Spiritual Pastoral Care
January 13, 2022 § 2 Comments
A while ago, a member of my meeting approached a member of our pastoral care committee seeking help with a general malaise of spirit. This was not a request for secular counseling, but for spiritual counseling.
When our committee member brought the matter to the committee, no one on the committee remembered ever receiving such a request. I’m pretty sure that some of the committee members did not actually recognize that this was the nature of the request. We were not prepared. Someone on the committee agreed to talk to this person and I don’t know what the outcome was.
The same thing happened during New York Yearly Meeting sessions some years ago: someone came to a member of yearly meeting Ministry and Counsel Committe seeking spiritual pastoral care right then during the week-long sessions—help with their spiritual life—and the committee did not know right away what to do about it. It had never happened before in anyone’s memory, and there was no established infrastructure for answering the call.
I suspect that these meetings and committees are not the exception among us. This says several things:
- First, that many of our members do not have spiritual lives that are deep enough and sustained enough to encounter obstacles that need pastoral care.
- Also, that perhaps those who do have deep and sustained spiritual lives and experience crises in their spiritual lives do not come to their meetings for help. Why not?
- That most meetings do not see the spiritual formation and nurture, support, and pastoral care of their members’ spiritual lives as a core charge of the meeting or of any of its committees, either pastoral care or ministry and worship, and/or that they have not created an infrastructure for it.
- That most meetings do not proactively “advertise” their eldering services to their members, even if they have people and processes ready.
- That most meetings have not inventoried their resources in this area. They don’t know who among them has an active prayer, meditation, or devotional life, and so has the spiritual experience necessary for such pastoral care; or who might actually have a spiritual gift for such care or even a calling to such a ministry, whose service therefore lies fallow in disuse by the meeting.

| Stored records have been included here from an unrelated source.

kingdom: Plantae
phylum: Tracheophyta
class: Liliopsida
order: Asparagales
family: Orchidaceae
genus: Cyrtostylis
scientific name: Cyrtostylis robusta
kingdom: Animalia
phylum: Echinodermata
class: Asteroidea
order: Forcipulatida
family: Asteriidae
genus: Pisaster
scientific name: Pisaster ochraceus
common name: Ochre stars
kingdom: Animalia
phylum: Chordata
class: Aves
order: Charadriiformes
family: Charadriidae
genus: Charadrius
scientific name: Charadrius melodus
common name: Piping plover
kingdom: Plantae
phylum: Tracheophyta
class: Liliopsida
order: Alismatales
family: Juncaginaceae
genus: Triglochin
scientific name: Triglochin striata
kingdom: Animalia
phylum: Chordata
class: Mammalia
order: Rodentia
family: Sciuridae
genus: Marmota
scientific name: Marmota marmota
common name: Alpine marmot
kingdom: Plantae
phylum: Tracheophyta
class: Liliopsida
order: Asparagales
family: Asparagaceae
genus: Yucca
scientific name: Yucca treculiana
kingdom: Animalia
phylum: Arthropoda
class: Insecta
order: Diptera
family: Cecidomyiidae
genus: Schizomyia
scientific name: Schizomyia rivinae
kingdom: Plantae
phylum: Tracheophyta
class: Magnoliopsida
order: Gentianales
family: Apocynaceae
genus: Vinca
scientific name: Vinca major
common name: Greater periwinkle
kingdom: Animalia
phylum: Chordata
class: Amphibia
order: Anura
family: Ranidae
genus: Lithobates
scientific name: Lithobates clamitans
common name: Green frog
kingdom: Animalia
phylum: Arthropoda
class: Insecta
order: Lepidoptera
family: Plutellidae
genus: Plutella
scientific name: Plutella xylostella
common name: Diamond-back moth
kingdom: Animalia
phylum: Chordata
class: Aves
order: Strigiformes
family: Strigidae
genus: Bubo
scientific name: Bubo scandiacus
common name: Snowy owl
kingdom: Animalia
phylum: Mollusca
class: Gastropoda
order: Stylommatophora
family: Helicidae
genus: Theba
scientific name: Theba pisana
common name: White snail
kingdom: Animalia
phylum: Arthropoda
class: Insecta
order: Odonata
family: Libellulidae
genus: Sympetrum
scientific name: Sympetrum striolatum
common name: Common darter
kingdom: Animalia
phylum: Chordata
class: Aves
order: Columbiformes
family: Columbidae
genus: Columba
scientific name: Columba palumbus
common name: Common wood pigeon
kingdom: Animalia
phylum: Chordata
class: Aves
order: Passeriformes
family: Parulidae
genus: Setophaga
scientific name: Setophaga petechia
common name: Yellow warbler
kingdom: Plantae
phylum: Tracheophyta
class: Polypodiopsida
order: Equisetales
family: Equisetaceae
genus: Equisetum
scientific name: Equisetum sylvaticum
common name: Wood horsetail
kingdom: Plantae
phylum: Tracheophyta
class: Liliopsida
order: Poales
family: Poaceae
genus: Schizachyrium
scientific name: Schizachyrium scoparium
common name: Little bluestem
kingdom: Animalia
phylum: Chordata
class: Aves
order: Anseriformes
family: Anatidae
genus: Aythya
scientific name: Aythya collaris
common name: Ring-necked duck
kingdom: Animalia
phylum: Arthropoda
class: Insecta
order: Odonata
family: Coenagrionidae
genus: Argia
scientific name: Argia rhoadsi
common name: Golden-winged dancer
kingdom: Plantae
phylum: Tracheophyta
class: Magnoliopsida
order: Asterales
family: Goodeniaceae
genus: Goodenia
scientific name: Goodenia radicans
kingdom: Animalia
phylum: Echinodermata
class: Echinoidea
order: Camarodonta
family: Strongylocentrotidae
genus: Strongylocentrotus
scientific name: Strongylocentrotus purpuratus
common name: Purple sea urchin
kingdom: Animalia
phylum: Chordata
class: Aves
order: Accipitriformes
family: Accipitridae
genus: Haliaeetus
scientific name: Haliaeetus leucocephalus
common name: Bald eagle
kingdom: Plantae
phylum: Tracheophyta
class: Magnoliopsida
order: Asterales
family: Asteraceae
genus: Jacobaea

I therefore think that our pastoral care committees and our worship and ministry committees should:
- conduct such an inventory;
- inquire of such elders whether they feel a call to such ministry, and if they don’t or haven’t thought about it, to encourage them to do so;
- prepare for requests like this from the members—know who will respond; and,
- once this is in place, proactively
- ask members to share their spiritual lives,
- publicly and periodically provide and announce resources and other supports for the spiritual life, including programs on Quaker spirituality, various spiritual “technologies” (meditation techniques, Bible study guides, breathing exercises, etc.); and
- periodically advertise the service/ministry.
The goal would be to build the spiritual maturity of the members and of the meeting, so that enough of us are so deep into the life of the spirit that one might on occasion need the help of the community, and the community would recognize the call and be ready to answer.
God bless you, Steve, for this posting! Yes, serious Friends need mature, loving elders with the gift of discernment, and not just in the form of an elders’ ambulance that shows up for 911 calls! I’m blessed to have such elders myself: a Church of the Brethren pastor who serves as my spiritual director (who calls me monthly), and also a Meeting-appointed Committee of Oversight and Spiritual Support, which meets monthly. True, I laid down self-will and asked to be guided only by Christ’s will some years ago, and I’ve heard His voice and otherwise experienced His guidance directly since then, many times, but life presents so many challenges! Like, Does living by the Gospel mean literally “giving to everyone who asks of me” (Matt 5:42, Luke 6:30)? Does living by the Gospel mean abstention from paying taxes, from serving on juries, from voting, from buying products of sweatshop labor, from calling the police? What about letting oneself be “mismated with unbelievers” (in the sense that yoking a draft horse with an ox is “mismating” them)? Does this forbid collaborating with “unbelieving” co-workers on… parenting a child? writing a scholarly article? working on a road-repair crew? sitting on a board of trustees? working at a telephone bank to get out the vote? sitting on a Quaker committee with a non-Theist Friend?
Thank you so much for this post.
I am a Friend who went outside of the Society to get trained as a spiritual director. Note: There is a difference between pastoral care and spiritual direction/companionship. Simply stated, the former helps people to address their needs and concerns as a result of a specific outward event, while the latter helps people with their spiritual needs more broadly.
While I have much to say on on this topic, I will make only a brief comment here. I believe the lack of awareness and resources that you have identified are fundamentally due to a systemic denial of the transforming power of God — a denial of Christ and the Spirit. This is very sad indeed, because it is our true inheritance and the bedrock of our tradition.